Collaborateurs solides. Et c’est là toute la force de caractère de cet opus. Tellement les musiciens, Nix, Ralph, Rybota et Jz Rabibisoa approchent de la perfection, alors l’accompagnement est plus martial. Loin de l’accompagnement de meute, tel un travail de miroir entre la personnalité du chanteur et l’ensemble instrumental. Tantôt, on se laisse éblouir par la justesse des arrangements. Tantôt, l’auditeur s’accroche aux paroles. « Fitadiavana » a poussé dans ses retranchements son champ sonore. Pour mieux profiter de l’album, il faut plutôt être disposé à la réflexion. Cependant, les titres « Atmosphera », « Zanahary » ou « Veloma ianao » feraient mentir cette impression.
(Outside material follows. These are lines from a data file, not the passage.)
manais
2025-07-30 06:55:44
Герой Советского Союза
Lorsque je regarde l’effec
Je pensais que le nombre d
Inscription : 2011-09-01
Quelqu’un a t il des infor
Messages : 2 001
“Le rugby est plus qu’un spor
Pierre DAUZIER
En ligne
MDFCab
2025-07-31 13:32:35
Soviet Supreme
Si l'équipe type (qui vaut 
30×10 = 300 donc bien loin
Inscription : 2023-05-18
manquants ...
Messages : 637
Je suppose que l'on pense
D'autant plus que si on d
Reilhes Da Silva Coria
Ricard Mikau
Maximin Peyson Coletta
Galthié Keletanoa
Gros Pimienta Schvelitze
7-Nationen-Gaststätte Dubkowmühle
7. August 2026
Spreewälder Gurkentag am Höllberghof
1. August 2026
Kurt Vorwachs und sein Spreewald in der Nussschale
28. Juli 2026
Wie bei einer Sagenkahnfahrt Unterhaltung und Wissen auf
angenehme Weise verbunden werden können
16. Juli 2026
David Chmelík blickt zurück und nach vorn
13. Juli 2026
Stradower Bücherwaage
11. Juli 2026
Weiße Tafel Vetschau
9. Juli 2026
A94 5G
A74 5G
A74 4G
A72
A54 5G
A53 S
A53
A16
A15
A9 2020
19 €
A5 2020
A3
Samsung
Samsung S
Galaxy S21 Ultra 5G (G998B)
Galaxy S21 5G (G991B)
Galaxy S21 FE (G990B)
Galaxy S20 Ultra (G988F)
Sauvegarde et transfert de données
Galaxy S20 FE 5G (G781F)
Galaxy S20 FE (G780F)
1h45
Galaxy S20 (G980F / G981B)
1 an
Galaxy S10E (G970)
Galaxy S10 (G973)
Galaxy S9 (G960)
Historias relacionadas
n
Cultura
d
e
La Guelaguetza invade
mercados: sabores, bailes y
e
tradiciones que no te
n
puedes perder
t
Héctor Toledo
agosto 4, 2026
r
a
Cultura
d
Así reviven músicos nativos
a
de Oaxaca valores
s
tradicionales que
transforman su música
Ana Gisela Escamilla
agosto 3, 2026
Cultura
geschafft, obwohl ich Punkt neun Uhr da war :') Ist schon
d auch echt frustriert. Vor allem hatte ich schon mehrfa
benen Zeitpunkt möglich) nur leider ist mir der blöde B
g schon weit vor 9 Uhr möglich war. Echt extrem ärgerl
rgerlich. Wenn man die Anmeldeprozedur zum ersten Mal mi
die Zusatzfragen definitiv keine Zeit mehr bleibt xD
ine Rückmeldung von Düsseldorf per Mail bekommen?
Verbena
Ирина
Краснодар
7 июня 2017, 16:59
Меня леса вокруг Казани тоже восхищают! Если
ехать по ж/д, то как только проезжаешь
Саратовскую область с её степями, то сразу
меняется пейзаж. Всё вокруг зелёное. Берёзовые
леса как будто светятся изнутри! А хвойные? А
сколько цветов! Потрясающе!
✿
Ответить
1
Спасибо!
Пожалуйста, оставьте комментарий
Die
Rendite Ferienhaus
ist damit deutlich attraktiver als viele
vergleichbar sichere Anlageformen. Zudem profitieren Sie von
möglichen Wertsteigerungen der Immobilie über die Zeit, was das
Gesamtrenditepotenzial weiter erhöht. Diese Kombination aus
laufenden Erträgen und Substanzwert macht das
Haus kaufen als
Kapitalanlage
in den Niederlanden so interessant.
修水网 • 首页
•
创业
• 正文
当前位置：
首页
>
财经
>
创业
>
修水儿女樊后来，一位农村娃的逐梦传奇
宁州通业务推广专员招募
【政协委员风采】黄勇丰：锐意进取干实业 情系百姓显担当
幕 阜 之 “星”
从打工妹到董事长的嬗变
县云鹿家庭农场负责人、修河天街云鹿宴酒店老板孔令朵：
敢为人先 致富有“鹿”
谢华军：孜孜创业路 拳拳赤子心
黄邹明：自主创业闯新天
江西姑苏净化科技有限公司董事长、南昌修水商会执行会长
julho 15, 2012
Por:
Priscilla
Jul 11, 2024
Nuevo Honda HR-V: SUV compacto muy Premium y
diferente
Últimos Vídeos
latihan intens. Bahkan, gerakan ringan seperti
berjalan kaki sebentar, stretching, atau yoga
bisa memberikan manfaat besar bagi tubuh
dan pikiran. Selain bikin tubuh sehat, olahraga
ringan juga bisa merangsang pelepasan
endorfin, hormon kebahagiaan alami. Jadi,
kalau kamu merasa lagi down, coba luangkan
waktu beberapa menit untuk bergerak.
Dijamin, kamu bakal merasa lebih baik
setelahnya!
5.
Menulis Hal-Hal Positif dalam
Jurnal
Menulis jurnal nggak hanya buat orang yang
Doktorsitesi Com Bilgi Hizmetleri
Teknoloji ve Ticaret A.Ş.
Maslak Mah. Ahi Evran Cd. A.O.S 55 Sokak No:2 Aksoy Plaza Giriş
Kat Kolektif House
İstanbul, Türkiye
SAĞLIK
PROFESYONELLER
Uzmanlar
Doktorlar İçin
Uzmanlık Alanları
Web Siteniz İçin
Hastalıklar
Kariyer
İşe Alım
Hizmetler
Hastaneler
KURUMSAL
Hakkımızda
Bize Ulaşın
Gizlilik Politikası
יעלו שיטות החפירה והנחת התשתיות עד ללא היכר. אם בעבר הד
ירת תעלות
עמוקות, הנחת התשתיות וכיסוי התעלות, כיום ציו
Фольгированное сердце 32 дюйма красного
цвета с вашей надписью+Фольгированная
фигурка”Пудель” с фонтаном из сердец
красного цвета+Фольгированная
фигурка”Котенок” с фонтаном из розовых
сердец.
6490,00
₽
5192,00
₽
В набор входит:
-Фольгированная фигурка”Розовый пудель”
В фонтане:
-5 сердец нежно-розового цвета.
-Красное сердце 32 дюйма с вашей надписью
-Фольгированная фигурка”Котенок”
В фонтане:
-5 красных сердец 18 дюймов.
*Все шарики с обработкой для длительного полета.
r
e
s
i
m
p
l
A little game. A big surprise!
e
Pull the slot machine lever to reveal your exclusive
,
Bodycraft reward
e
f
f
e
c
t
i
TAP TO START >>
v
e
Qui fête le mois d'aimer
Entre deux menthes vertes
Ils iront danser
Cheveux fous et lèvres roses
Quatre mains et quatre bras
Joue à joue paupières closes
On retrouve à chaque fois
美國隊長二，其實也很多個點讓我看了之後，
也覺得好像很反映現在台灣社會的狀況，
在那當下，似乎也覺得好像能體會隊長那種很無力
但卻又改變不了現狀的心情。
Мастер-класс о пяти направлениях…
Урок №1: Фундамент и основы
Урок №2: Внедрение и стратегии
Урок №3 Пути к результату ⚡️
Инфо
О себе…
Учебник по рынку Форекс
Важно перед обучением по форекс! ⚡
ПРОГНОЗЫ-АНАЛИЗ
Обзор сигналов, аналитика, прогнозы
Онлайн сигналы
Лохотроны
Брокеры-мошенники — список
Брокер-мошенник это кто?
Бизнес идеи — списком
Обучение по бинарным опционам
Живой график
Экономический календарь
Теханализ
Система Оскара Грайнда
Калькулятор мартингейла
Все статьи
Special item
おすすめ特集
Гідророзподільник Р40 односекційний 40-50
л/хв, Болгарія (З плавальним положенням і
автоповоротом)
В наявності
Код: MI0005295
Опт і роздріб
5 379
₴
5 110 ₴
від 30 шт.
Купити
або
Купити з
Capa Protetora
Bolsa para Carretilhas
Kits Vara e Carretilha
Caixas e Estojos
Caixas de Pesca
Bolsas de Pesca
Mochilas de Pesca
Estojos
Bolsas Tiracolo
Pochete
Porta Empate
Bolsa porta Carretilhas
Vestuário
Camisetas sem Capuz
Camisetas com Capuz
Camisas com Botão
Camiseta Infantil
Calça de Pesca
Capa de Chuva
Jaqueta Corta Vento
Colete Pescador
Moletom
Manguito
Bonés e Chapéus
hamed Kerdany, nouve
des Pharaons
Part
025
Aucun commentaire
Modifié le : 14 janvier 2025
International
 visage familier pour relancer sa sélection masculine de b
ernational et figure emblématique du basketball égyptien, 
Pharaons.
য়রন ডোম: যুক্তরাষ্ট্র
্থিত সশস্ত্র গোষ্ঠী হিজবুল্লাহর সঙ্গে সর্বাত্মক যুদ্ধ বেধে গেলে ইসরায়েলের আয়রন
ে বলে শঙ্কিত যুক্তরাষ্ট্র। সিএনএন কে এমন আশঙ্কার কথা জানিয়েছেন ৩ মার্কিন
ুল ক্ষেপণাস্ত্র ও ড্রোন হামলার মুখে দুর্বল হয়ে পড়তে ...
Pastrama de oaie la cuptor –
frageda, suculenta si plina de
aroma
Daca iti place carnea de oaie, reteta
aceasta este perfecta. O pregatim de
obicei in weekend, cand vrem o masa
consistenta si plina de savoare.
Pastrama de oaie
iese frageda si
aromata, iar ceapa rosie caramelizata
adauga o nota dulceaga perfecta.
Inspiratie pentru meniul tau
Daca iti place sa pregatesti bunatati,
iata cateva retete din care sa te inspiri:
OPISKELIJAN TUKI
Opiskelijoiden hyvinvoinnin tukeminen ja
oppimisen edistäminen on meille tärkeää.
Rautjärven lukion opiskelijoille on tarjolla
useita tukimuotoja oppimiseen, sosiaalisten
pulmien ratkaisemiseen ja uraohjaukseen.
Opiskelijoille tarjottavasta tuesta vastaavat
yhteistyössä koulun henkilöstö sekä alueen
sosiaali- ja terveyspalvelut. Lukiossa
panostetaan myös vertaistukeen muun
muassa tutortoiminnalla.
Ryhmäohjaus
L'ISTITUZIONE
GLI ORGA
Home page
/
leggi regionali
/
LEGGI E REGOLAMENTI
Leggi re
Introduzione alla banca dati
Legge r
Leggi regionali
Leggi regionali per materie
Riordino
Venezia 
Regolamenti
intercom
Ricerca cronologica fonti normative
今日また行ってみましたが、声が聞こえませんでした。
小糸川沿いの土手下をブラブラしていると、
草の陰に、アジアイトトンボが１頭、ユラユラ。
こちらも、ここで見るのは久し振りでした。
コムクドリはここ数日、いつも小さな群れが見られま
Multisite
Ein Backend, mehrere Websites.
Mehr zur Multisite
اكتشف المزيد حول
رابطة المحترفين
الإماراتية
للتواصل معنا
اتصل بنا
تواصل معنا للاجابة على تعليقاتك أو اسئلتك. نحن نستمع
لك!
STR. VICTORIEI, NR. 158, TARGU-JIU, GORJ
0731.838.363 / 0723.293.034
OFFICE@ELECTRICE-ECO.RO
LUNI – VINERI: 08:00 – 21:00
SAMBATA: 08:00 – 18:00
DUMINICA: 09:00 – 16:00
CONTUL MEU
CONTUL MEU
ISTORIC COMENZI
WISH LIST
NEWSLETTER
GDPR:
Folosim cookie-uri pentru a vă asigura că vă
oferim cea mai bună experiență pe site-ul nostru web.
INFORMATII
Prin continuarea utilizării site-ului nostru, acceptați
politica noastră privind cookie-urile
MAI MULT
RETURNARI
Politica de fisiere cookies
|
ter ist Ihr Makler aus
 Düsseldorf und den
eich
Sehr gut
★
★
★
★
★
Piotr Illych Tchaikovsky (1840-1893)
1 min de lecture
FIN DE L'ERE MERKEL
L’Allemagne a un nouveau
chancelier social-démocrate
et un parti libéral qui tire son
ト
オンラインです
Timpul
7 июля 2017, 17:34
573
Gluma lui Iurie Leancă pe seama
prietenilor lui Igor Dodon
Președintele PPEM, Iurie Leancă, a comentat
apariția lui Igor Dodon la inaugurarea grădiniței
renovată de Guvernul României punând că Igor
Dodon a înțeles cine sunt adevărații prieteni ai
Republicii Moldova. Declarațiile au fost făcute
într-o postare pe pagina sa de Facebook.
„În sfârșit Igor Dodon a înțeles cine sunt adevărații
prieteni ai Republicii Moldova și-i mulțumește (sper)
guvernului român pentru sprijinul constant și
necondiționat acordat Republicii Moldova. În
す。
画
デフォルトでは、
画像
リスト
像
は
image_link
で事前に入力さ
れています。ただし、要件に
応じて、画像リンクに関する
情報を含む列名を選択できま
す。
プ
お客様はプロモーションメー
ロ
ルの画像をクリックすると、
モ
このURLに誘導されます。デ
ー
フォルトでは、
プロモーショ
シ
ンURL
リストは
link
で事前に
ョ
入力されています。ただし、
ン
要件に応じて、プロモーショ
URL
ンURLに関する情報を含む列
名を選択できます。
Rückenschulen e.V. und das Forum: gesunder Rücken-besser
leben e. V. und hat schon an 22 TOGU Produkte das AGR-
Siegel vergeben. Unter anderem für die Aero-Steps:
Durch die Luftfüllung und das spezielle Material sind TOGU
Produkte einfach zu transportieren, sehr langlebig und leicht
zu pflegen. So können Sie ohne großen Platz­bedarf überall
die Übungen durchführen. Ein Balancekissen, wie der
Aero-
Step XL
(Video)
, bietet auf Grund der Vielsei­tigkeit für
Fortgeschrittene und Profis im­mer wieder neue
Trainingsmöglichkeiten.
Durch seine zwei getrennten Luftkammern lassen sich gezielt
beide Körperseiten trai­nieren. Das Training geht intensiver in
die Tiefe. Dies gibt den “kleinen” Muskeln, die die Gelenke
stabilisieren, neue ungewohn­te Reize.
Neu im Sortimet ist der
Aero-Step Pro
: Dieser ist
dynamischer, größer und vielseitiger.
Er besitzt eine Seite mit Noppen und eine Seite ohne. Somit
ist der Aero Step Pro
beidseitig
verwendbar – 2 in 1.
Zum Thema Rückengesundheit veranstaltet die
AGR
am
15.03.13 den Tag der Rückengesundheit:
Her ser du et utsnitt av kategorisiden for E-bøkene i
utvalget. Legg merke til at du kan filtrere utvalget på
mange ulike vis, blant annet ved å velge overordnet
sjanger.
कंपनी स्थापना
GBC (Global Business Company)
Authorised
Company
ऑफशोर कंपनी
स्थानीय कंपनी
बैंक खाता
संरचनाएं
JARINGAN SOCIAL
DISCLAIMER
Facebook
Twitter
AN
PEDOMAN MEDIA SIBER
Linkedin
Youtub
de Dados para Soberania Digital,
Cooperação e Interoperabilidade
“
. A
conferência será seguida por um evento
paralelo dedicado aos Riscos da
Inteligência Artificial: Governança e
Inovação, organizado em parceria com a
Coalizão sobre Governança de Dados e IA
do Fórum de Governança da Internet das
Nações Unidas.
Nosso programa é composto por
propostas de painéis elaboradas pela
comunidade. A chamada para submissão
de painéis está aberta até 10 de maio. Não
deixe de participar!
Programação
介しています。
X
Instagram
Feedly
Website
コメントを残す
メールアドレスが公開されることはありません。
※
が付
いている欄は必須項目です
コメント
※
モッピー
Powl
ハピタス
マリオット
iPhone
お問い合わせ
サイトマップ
Ce dernier, retravaillé en duo avec Balita Marvin, est plutôt relâché. Par ailleurs, la richesse polyphonique domine toujours. Preuve que le chanteur est doublé d’un musicien, un très bon même, en pensant à ses prouesses aux percussions. Le titre qui soulève également cet album est « Tenim-pitia ». Cosmique, il réimprime cette ambiance électronique chère à Teddy Prezeau. L’occasion aussi pour le chanteur de démontrer sa puissance vocale en sillonnant avec facilité les basses et les aigues. Les trois minutes quarante de cette chanson passent rapidement. « Tenim-pitia », comme son nom l’indique est un florilège de parole d’amour et de promesse envers l’être aimé.
Avec ces trois chansons, cet album peut déjà se débrouiller. L’ensemble est solide, tandis que l’artiste donne l’impression qu’il pourra encore élargir ses horizons dans les années à venir. Débutant la musique dès son plus jeune âge, il a préféré se lancer sur un rythme qui correspondait à son époque. Il est difficile de placer strictement cet opus dans la catégorie de la musique urbaine. L’auditeur y entendra du jazz, du funk, de la soul et du r’n’b. Des mois après sa parution, il laisse toujours quelques petits mystères.